=== WHAT TO DO ===
(1) Under the "Minor Comments" heading of the peer review, list every line number the reviewer cites.
(2) According to the peer review, how many peaks does the inverted Rosenbrock have in two dimensions?
(3) Carry on writing the peer review from the point where it stops.

=== SOURCE EXCERPT ===
The authors do not say whether the same runs are tested using different diversities or if the runs are different for each diversity. The authors seem to implicitly assume that if a niche is formed then it is around a maximizer. For example on lines 4-6 of the abstract the authors write: ". . . while a low diversity means the candidates are clustered at optima." This affects all of their conclusions. The authors make no comment about why a diversity measure might be of use. The behaviour of the nXXX and mXXX diversities are strongly dependent on the process of forming the niches, which is not discussed. At no point do they report any information on the number of niches formed by ESPSO. The authors write as though diversity going to zero is good, but that can happen when ESPSO converges to a point far from any peak --- in that case low diversity is evidence the method has stalled.
line 157 and 163: by pw do you mean the number of particles in bin w divided by the total number of particles?
line 265: were the points from the same 30 runs used to calculate all diversity measures, or were different runs used for each measure?
Table 1: right hand column xi in [?,?]n the n should be deleted in each case. In this table you use n for problem dimension, in equation (8) you use D and n is used elsewhere for swarm size. In 2 dimensions the inverted Rosenbrock does not have local peaks: it has one global peak only. This needs to be reflected in your comments throughout the paper.
line 194: how nSD is calculated (and other nXXX measures) needs to be described much more clearly.
Some of the diversity measured are mathematically very simple. have you considered trying to derive some relationships between the XX, mXX, and nXX forms ?
Minor Comments:
line 48: VI should be IV
line 108: what does good mean here?
line 184: should high be maximum possible?
line 282: what shaded region ?? I can't see a shaded region.
line 290: converges should be converge
Figures 7 and 8: the captions are wrong.
Author Response
Please see the attachment
Author Response File: Author Response.pdf
Reviewer 3 Report
The paper compares several diversity measures through the run of a ESPSO algorithm, on several benchmark functions. The conclusions highlight a number of key differences between the measures, and the results do provide an informative insight into the different approaches. The paper is well written and covers an important topic.
I am a little wary of the fact that only one algorithm is covered by the experiments; there is a risk to generality because of this that could be mentioned. However, I do not think this is a big obstacle as it does allow better focus on comparison of the measures. A couple of other minor changes should also be made.
P9: "Figures 3 and 4...The shaded region at the bottom of each curve shows the number of solutions (unique solutions) found at each iteration as indicated by the right hand axis"; I do not see a shaded region or a right-axis in either figures 3 or 4.

=== DATA SHOWN ===
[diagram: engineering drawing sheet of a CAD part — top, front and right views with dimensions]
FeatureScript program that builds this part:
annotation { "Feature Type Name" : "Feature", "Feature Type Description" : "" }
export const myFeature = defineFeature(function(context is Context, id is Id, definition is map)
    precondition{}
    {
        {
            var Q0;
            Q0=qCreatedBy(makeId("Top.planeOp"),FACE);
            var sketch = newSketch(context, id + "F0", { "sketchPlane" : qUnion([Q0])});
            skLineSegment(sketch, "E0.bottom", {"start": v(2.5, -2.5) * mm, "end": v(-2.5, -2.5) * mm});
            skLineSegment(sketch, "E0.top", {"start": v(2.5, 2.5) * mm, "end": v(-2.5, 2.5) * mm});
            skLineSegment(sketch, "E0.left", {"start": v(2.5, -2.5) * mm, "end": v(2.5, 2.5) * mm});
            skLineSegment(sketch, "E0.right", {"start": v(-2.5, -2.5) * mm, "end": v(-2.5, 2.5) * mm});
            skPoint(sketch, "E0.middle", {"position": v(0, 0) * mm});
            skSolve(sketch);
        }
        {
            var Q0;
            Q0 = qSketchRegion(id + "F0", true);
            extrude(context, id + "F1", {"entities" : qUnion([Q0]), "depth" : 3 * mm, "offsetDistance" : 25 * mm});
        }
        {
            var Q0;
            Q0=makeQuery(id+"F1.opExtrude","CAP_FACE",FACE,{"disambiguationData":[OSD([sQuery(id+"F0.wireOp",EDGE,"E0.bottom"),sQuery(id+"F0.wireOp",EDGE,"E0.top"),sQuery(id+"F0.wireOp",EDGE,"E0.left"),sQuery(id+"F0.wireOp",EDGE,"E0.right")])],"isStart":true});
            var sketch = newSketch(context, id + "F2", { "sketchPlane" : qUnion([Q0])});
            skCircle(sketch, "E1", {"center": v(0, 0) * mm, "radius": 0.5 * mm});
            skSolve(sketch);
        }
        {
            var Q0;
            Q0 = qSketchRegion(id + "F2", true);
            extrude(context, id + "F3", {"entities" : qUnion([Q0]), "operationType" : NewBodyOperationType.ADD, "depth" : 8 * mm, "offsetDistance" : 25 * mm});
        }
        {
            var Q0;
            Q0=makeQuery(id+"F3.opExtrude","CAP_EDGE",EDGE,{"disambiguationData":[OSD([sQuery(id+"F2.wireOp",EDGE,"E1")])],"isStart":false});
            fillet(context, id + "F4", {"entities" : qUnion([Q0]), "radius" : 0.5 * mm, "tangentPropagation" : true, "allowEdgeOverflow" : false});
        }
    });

=== ANSWERS FOR THE TASKS ===
(1) 48, 108, 184, 282, 290

(2) It has one global peak only, with no local peaks.

(3)
All figures from 3: these are the results from 30 repeat runs. that's good, but it's not clear whether these figures show the mean or some other aggregation over all 30 runs. I think it might also be worthwhile adding the range over the 30 runs to these figures (error bars or feint lines would be enough); similar for later figures.
Author Response
Please see the attachment
Author Response File: Author Response.pdf
Round 2
Reviewer 1 Report
The authors have successfully addressed all the comments and the paper may be accepted for publication.
In addition I recommend use latex format $3.02\times10^{-6}$ instead of 3.02e-06 (example) in Tables 2-9.
Author Response
Comment: In addition I recommend use latex format $3.02\times10^{-6}$ instead of 3.02e-06 (example) in Tables 2-9.
Reply: This has now been accomplished. Please see the article.
Thank you
Reviewer 2 Report
Dear Authors,
Many thanks for your revised paper, and thank you for highlighting changes in blue. Could you please address the remaining points I raised in the first part of my original review. These points, which come before itemised points are the most important in that review.
In particular, how are niches defined. On line 117 you write: "Niching algorithms define niche formation differently. " As I have asked before, could you please describe, at least in broad brush terms, how you formed niches.
many thanks
a reviewer
Author Response
Comment: In particular, how are niches defined. On line 117 you write: "Niching algorithms define niche formation differently. " As I have asked before, could you please describe, at least in broad brush terms, how you formed niches.
Reply: Thank you for pointing this out. A paragraph has been added on sub-section 2.1.2 that narrates how ESPSO forms niches. This can be found between lines 117 -- 128
Round 3
Reviewer 2 Report
Many thanks for the niche forming description.